The Nasdaq-100 is an index of the 100 largest companies trading on the Nasdaq Stock Market -- excluding financial companies. So it includes companies such as Apple, Microsoft, Amazon, Nvidia, and dozens of other major businesses you've surely heard of and probably admire.

So the ProShares UltraPro QQQ ETF aims to give you 3 times the return of the Nasdaq-100. That certainly sounds terrific -- but there's a catch or two. For starters, remember that amplification of losses. Whenever the Nasdaq-100 falls, the ProShares UltraPro QQQ ETF will fall harder. Much harder.

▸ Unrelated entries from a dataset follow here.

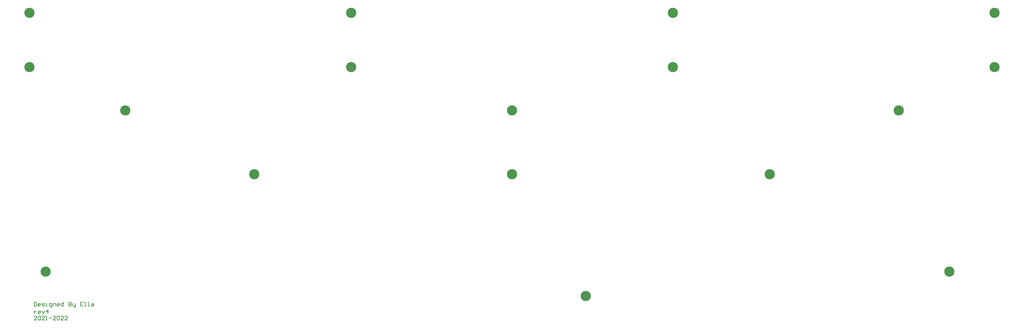
<source format=gbr>
%TF.GenerationSoftware,Altium Limited,Altium Designer,22.1.2 (22)*%
G04 Layer_Color=8388736*
%FSLAX45Y45*%
%MOMM*%
%TF.SameCoordinates,F114383E-4EF1-40AE-95FF-7B5D4795C035*%
%TF.FilePolarity,Negative*%
%TF.FileFunction,Soldermask,Top*%
%TF.Part,Single*%
G01*
G75*
%TA.AperFunction,ComponentPad*%
%ADD11C,3.96000*%
%TA.AperFunction,NonConductor*%
%ADD12C,0.25400*%
D11*
X22898100Y5702300D02*
D03*
X12898100D02*
D03*
X32898099D02*
D03*
X37898099Y8182700D02*
D03*
X22898100D02*
D03*
X7898100D02*
D03*
X4178300Y9867900D02*
D03*
Y11976100D02*
D03*
X41617899Y9867900D02*
D03*
X29138000D02*
D03*
X16658157Y11976100D02*
D03*
Y9867900D02*
D03*
X4800600Y1917700D02*
D03*
X25755600Y965200D02*
D03*
X39865302Y1917700D02*
D03*
X29138016Y11976100D02*
D03*
X41617899Y11969750D02*
D03*
D12*
X4356100Y728796D02*
Y576445D01*
X4432275D01*
X4457667Y601837D01*
Y703404D01*
X4432275Y728796D01*
X4356100D01*
X4584626Y576445D02*
X4533843D01*
X4508451Y601837D01*
Y652620D01*
X4533843Y678012D01*
X4584626D01*
X4610018Y652620D01*
Y627229D01*
X4508451D01*
X4660801Y576445D02*
X4736977D01*
X4762369Y601837D01*
X4736977Y627229D01*
X4686193D01*
X4660801Y652620D01*
X4686193Y678012D01*
X4762369D01*
X4813152Y576445D02*
X4863936D01*
X4838544D01*
Y678012D01*
X4813152D01*
X4990895Y525662D02*
X5016286D01*
X5041678Y551053D01*
Y678012D01*
X4965503D01*
X4940111Y652620D01*
Y601837D01*
X4965503Y576445D01*
X5041678D01*
X5092462D02*
Y678012D01*
X5168637D01*
X5194029Y652620D01*
Y576445D01*
X5320988D02*
X5270204D01*
X5244812Y601837D01*
Y652620D01*
X5270204Y678012D01*
X5320988D01*
X5346380Y652620D01*
Y627229D01*
X5244812D01*
X5498730Y728796D02*
Y576445D01*
X5422555D01*
X5397163Y601837D01*
Y652620D01*
X5422555Y678012D01*
X5498730D01*
X5701865Y728796D02*
Y576445D01*
X5778040D01*
X5803432Y601837D01*
Y627229D01*
X5778040Y652620D01*
X5701865D01*
X5778040D01*
X5803432Y678012D01*
Y703404D01*
X5778040Y728796D01*
X5701865D01*
X5854215Y678012D02*
Y601837D01*
X5879607Y576445D01*
X5955783D01*
Y551053D01*
X5930391Y525662D01*
X5904999D01*
X5955783Y576445D02*
Y678012D01*
X6260484Y728796D02*
X6158917D01*
Y576445D01*
X6260484D01*
X6158917Y652620D02*
X6209700D01*
X6311268Y576445D02*
X6362051D01*
X6336659D01*
Y728796D01*
X6311268D01*
X6438226Y576445D02*
X6489010D01*
X6463618D01*
Y728796D01*
X6438226D01*
X6590577Y678012D02*
X6641361D01*
X6666752Y652620D01*
Y576445D01*
X6590577D01*
X6565185Y601837D01*
X6590577Y627229D01*
X6666752D01*
X4356100Y383448D02*
Y281881D01*
Y332664D01*
X4381492Y358056D01*
X4406883Y383448D01*
X4432275D01*
X4584626Y281881D02*
X4533843D01*
X4508451Y307273D01*
Y358056D01*
X4533843Y383448D01*
X4584626D01*
X4610018Y358056D01*
Y332664D01*
X4508451D01*
X4660801Y383448D02*
X4711585Y281881D01*
X4762369Y383448D01*
X4889328Y281881D02*
Y434232D01*
X4813152Y358056D01*
X4914719D01*
X4457667Y38100D02*
X4356100D01*
X4457667Y139667D01*
Y165059D01*
X4432275Y190451D01*
X4381492D01*
X4356100Y165059D01*
X4508451D02*
X4533843Y190451D01*
X4584626D01*
X4610018Y165059D01*
Y63492D01*
X4584626Y38100D01*
X4533843D01*
X4508451Y63492D01*
Y165059D01*
X4762369Y38100D02*
X4660801D01*
X4762369Y139667D01*
Y165059D01*
X4736977Y190451D01*
X4686193D01*
X4660801Y165059D01*
X4813152Y38100D02*
X4863936D01*
X4838544D01*
Y190451D01*
X4813152Y165059D01*
X4940111Y114275D02*
X5041678D01*
X5194029Y38100D02*
X5092462D01*
X5194029Y139667D01*
Y165059D01*
X5168637Y190451D01*
X5117854D01*
X5092462Y165059D01*
X5244812D02*
X5270204Y190451D01*
X5320988D01*
X5346380Y165059D01*
Y63492D01*
X5320988Y38100D01*
X5270204D01*
X5244812Y63492D01*
Y165059D01*
X5498730Y38100D02*
X5397163D01*
X5498730Y139667D01*
Y165059D01*
X5473339Y190451D01*
X5422555D01*
X5397163Y165059D01*
X5651081Y38100D02*
X5549514D01*
X5651081Y139667D01*
Y165059D01*
X5625689Y190451D01*
X5574906D01*
X5549514Y165059D01*
%TF.MD5,5a26ff3fb74e08225167947054a0d880*%
M02*

</source>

And then there's this: These kinds of ETFs are not designed to be long-term holdings that make you richer over years. They're actually designed to serve you over a single day. Lots of investors may not realize that, though, and if they take their eyes off the ball, they can end up in big trouble. That's because, due to the way these ETFs are structured, their returns over longer periods can deviate sharply from the benchmark they're based on. So if you hold this ETF for, say, a month, and the Nasdaq-100 goes up 5%, you may actually end up losing money. (This danger applies to all leveraged ETFs, not just this one.)

The U.S. Securities and Exchange Commission (SEC) has warned investors about leveraged ETFs (and inverse ETFs, another complicated kind of ETF), offering two examples:

  • Over four months, a particular index gained 2%. However, a leveraged ETF seeking to deliver twice that index's daily return fell by 6% -- and an inverse ETF seeking to deliver twice the inverse of the index's daily return fell by 25%.
  • During that same period, an ETF seeking to deliver 3 times the daily return of a different index fell 53%, while the underlying index actually gained around 8%. An ETF seeking to deliver 3 times the inverse of the index's daily return declined by 90% over the same period.

Fortunately, while I'm personally ruling out all leveraged ETFs (and inverse ETFs, for that matter), there remain lots and lots of terrific ETFs to choose from -- such as the Vanguard S&P 500 ETF (VOO), which will give you roughly the same returns as the S&P 500. That's likely to deliver solid gains over many years.